## New upper limit for electron EDM

ACME II experiment at Harvard reports a new upper limit for the electron EDM (electric dipole moment).

Electron EDM $\mathbf{\le 1.1 \times 10^{-29} \quad e \quad cm}$

The previous upper limit was $\mathbf{8.7 \times 10^{-29} \quad e \quad cm}$.

According to SM (Standard Model) of particle physics electron is a point particle with no spatial extension. Therefore, the electron EDM should be very close to zero. But, quantum effects (sea of virtual particles flickering around the electron core) can cause an asymmetric electric charge distribution therefore nonzero electric dipole moment. The SM estimate for EDM is less than $\mathbf{10^{-38} \quad e \quad cm}$. BSM (beyond SM) models such as the models involving supersymmetry predict higher EDM. The latest EDM measurements indicate that there is no hope of discovering supersymmetry with the current CERN LHC experiments.

The ACME collaboration is financially supported by NSF (National Science Foundation). The NSF news release about the latest EDM measurements is the best place to start reading about this subject.

For the curious

As an aside, it is said that EDM breaks the P-symmetry as well as the T-symmetry. I wanted to understand this. Unfortunately, I could not find a satisfactory tutorial on the web. Here’s my amateurish attempt for explanation.

Parity inversion (P) switches the sign of all spatial coordinates (i.e. $x \rightarrow -x$, $y \rightarrow -y$, $z \rightarrow -z$); time reversal (T) inverts the sign of all quantities associated with time ( $t \rightarrow -t$) or motion, such as momentum $\overrightarrow{p} \rightarrow - \overrightarrow{p}$; charge conjugation (C) reverses electric charge ( $q \rightarrow - q$).

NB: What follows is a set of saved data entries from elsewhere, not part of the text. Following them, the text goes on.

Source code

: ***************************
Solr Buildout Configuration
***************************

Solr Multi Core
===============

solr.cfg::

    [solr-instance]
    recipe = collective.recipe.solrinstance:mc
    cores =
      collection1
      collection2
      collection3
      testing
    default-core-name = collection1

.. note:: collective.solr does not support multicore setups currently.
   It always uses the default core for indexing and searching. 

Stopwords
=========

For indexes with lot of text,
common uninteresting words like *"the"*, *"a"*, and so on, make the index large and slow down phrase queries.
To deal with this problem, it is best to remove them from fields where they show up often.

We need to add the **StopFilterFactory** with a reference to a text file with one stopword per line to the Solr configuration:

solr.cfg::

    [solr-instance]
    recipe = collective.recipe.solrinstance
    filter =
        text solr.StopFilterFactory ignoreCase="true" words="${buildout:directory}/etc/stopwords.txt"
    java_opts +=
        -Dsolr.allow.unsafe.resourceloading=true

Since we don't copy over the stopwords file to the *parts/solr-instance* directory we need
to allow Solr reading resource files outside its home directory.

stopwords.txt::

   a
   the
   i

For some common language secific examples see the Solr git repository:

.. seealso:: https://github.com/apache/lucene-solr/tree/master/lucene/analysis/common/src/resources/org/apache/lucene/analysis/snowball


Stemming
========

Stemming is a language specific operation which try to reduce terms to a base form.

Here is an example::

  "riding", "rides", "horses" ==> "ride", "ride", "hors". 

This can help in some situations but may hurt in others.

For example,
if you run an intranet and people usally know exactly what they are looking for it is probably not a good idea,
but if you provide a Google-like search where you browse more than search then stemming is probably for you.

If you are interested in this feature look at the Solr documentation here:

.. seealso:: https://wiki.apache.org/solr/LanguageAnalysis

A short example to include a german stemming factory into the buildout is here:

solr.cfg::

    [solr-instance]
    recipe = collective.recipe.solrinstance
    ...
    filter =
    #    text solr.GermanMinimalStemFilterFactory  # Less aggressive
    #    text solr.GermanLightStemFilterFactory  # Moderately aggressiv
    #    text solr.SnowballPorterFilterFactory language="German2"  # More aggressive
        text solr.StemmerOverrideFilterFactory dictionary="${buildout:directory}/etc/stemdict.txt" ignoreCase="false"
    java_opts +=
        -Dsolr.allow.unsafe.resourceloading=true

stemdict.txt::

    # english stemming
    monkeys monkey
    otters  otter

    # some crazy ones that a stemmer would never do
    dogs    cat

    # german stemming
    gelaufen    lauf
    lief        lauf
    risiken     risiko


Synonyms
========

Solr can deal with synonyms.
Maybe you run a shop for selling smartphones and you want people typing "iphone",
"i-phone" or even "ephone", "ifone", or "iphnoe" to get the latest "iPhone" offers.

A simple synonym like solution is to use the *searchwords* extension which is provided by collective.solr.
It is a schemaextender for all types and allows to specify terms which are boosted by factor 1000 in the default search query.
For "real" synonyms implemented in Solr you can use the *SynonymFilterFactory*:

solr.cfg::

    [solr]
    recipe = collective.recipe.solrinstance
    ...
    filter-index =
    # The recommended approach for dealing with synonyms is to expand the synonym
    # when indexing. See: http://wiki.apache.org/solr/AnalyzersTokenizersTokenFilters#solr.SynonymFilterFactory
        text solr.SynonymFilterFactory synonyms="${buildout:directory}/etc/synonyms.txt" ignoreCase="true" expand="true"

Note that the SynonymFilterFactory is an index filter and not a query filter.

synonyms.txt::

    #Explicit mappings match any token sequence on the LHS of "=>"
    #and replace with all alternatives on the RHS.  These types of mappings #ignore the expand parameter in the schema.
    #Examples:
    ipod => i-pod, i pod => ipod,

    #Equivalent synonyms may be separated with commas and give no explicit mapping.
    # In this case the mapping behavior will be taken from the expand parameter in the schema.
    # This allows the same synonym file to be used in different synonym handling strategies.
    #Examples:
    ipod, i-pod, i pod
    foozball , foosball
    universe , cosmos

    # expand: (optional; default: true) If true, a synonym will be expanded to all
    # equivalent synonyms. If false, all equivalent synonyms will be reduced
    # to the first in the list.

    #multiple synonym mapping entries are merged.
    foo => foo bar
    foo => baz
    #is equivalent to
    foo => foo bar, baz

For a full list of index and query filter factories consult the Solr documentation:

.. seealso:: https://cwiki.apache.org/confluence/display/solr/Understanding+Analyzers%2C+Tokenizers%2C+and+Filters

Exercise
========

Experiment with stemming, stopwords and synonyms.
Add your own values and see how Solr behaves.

All the laws of classical physics are identical under these mathematical operations. Quantum processes involving the “weak-nuclear force”, however, can violate P, T or CP minimally. The CPT invariance is believed to be exact in both classical and quantum processes. This also means that T-symmetry is equivalent to CP-symmetry. Another direct consequence, of course, is that when the T-symmetry is broken the CP-symmetry would be broken as well; and vica versa.

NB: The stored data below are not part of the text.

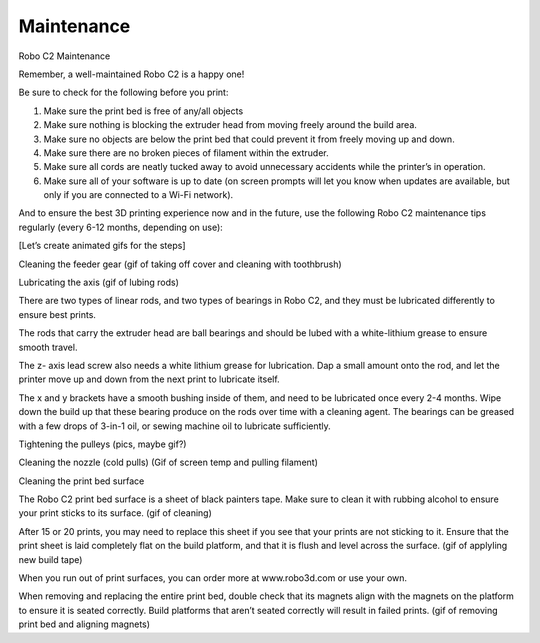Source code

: .. Sphinx RTD theme demo documentation master file, created by
   sphinx-quickstart on Sun Nov  3 11:56:36 2013.
   You can adapt this file completely to your liking, but it should at least
   contain the root `toctree` directive.

=================================================
Maintenance
=================================================



Robo C2 Maintenance


Remember, a well-maintained Robo C2 is a happy one! 


Be sure to check for the following before you print:


1. Make sure the print bed is free of any/all objects


2. Make sure nothing is blocking the extruder head from moving freely around the build area.


3. Make sure no objects are below the print bed that could prevent it from freely moving up and down.


4. Make sure there are no broken pieces of filament within the extruder.


5. Make sure all cords are neatly tucked away to avoid unnecessary accidents while the printer’s in operation. 


6. Make sure all of your software is up to date (on screen prompts will let you know when updates are available, but only if you are connected to a Wi-Fi network). 


And to ensure the best 3D printing experience now and in the future, use the following Robo C2 maintenance tips regularly (every 6-12 months, depending on use):


[Let’s create animated gifs for the steps]


Cleaning the feeder gear (gif of taking off cover and cleaning with toothbrush)


Lubricating the axis (gif of lubing rods)


There are two types of linear rods, and two types of bearings in Robo C2, and they must be lubricated differently to ensure best prints.


The rods that carry the extruder head are ball bearings and should be lubed with a white-lithium grease to ensure smooth travel.


The z- axis lead screw also needs a white lithium grease for lubrication. Dap a small amount onto the rod, and let the printer move up and down from the next print to lubricate itself.


The x and y brackets have a smooth bushing inside of them, and need to be lubricated once every 2-4 months. Wipe down the build up that these bearing produce on the rods over time with a cleaning agent. The bearings can be greased with a few drops of 3-in-1 oil, or sewing machine oil to lubricate sufficiently.


Tightening the pulleys (pics, maybe gif?)


Cleaning the nozzle (cold pulls) (Gif of screen temp and pulling filament)


Cleaning the print bed surface


The Robo C2 print bed surface is a sheet of black painters tape. Make sure to clean it with rubbing alcohol to ensure your print sticks to its surface. (gif of cleaning)


After 15 or 20 prints, you may need to replace this sheet if you see that your prints are not sticking to it. Ensure that the print sheet is laid completely flat on the build platform, and that it is flush and level across the surface. (gif of applyling new build tape)


When you run out of print surfaces, you can order more at www.robo3d.com or use your own.


When removing and replacing the entire print bed, double check that its magnets align with the magnets on the platform to ensure it is seated correctly. Build platforms that aren’t seated correctly will result in failed prints. (gif of removing print bed and aligning magnets)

Since T-symmetry is equivalent to CP-symmetry, applying the T transformation to an electron turns it into a positron (anti-electron). The C transformation changes charge, P transformation changes helicity. This is how electron becomes a positron under the CP transformation. What is the “symmetry” here? Electrons and positrons follow the same laws of physics. That’s the symmetry.

Let’s assume that initially the spin vector (MDM) and the dipole vector (EDM) are pointing in the same direction.

P transformation: P changes dipole direction but remember P also changes helicity. This means that MDM and EDM vectors will be pointing in opposite directions after the P transformation.

T transformation = C transformation followed by P transformation: if there is a non-zero EDM it would flip after C but P would flip it again. P also changes helicity therefore MDM and EDM vectors would be pointing in opposite directions.

In both scenarios the EDM and MDM vectors would be pointing in opposite directions after P or T transformations.  Such electrons/positrons would not behave the same. This means that a non-zero EDM would break P-symmetry as well as the  T-symmetry.

We need a better tutorial than this. 🙂